Pittsburgh City Council is considering new legislation that would help city residents recycle electronics and household hazardous waste.
Electronic scrap has been banned from Pennsylvania landfills since 2010, leaving residents with few recycling options, the city stated in a press release Monday.
Under the new legislation, Pittsburgh’s Department of Public Works (DPW) would contract with Environmental Coordination Services and Recycling, Inc. (ECS&R) to provide curbside and drop-off options to recycle obsolete electronics and household hazardous waste. The service would begin in January.
Councilwoman Theresa Kail-Smith and former Councilman Dan Gilman introduced the legislation to city council to “provide residents with dependable and responsible ways to dispose of the material.”
“This legislation is good for residents and for our neighborhoods, especially as it should cut down on illegal dumping,” Councilwoman Kail-Smith says.
According to the release, city council has support from the Department of Public Works and Mayor William Peduto.
Proposed prices for disposing of old televisions and computers will be 40 cents per pound.

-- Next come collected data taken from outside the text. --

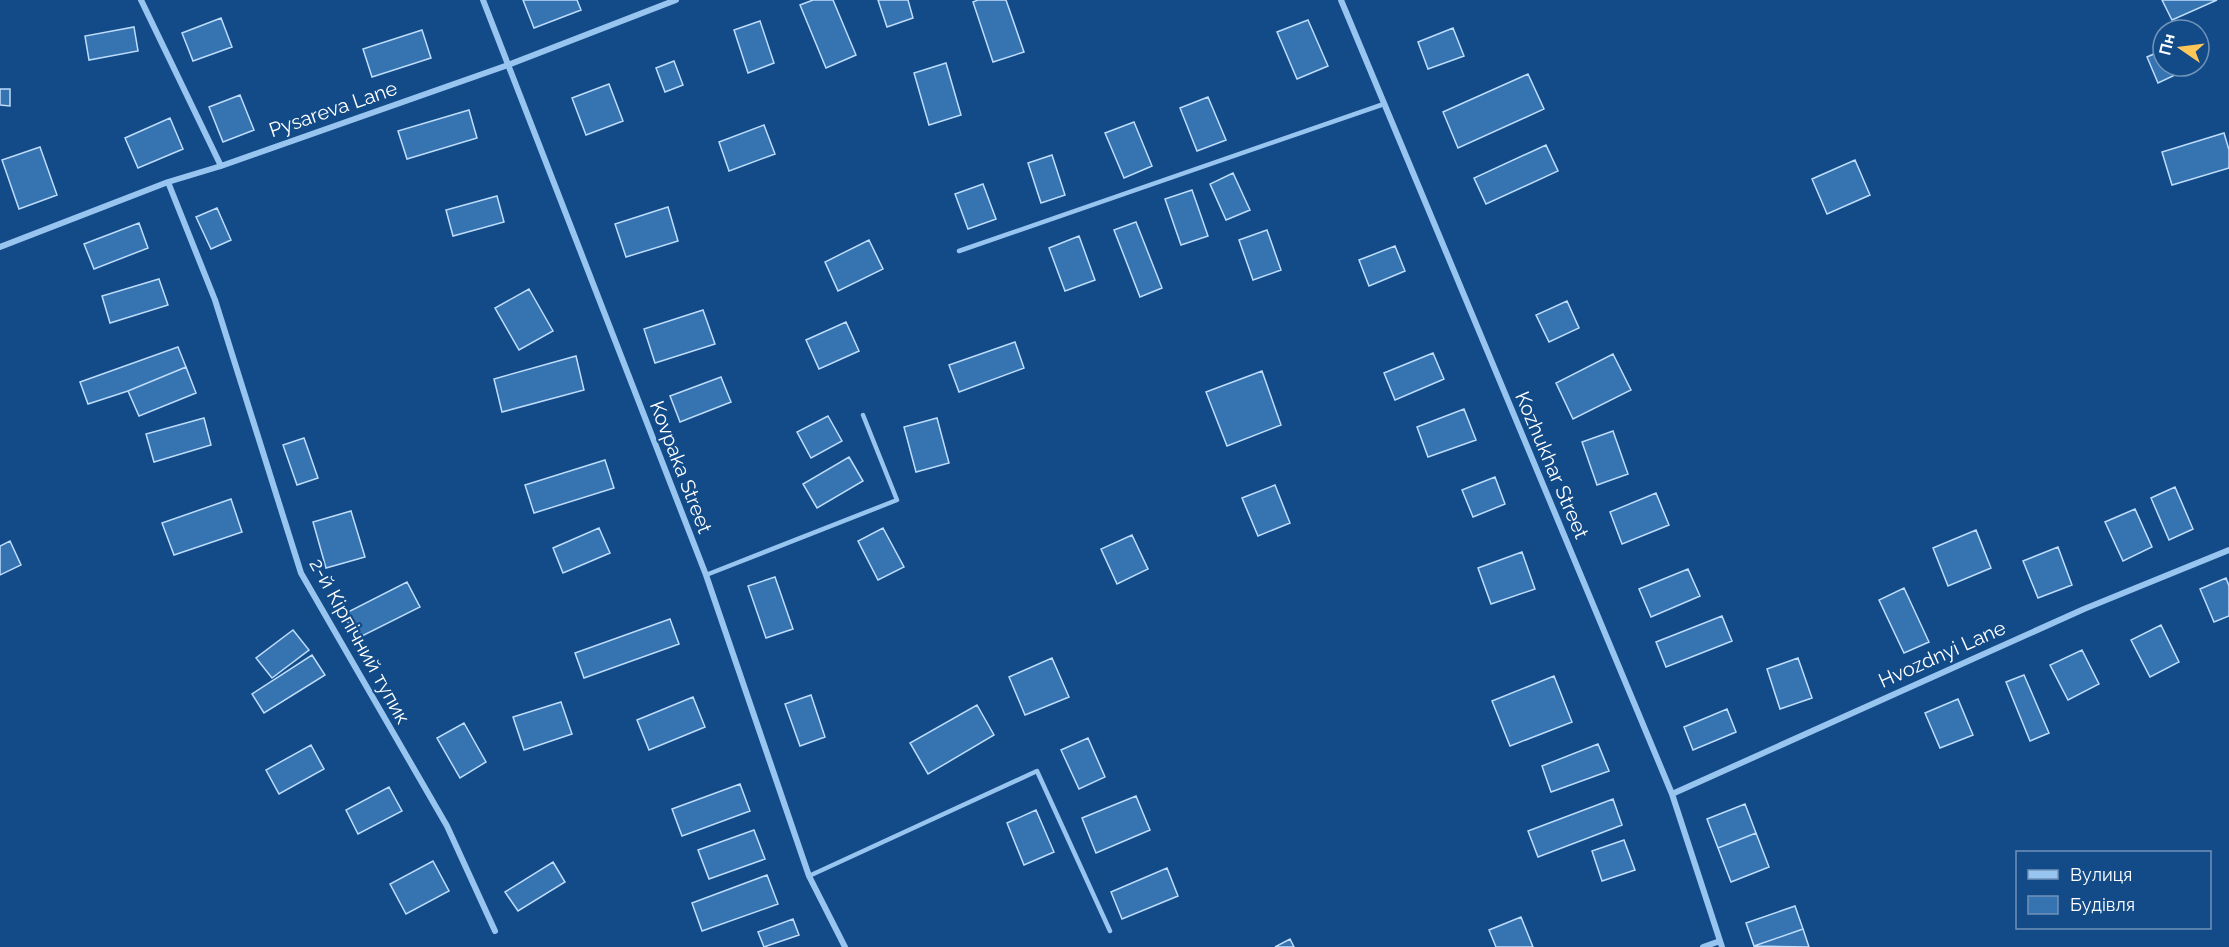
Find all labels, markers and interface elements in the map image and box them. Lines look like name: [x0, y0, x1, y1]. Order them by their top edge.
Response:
north arrow: [2151, 18, 2211, 78]
text: Пн: [2155, 32, 2179, 57]
street label: Pysareva Lane: [266, 76, 401, 142]
street label: Kozhukhar Street: [1510, 388, 1594, 542]
street label: Kovpaka Street: [645, 397, 717, 537]
street label: 2-й Кірпічний тупик: [304, 554, 416, 728]
street label: Hvozdnyi Lane: [1875, 615, 2009, 693]
legend: [2016, 851, 2211, 929]
text: Вулиця: [2070, 864, 2132, 885]
text: Будівля: [2070, 894, 2135, 915]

Residents will have the option of dropping off materials at the DPW facility. Residents will be allowed to pull in to the facility, have their discarded electronics weighed and charged a recycling fee that can be paid with a check or credit card.
Curbside pick-up will also be offered for a $50 fee, in addition to the cost per pound of material.
The city’s proposed contract with ECS&R is for $210,000.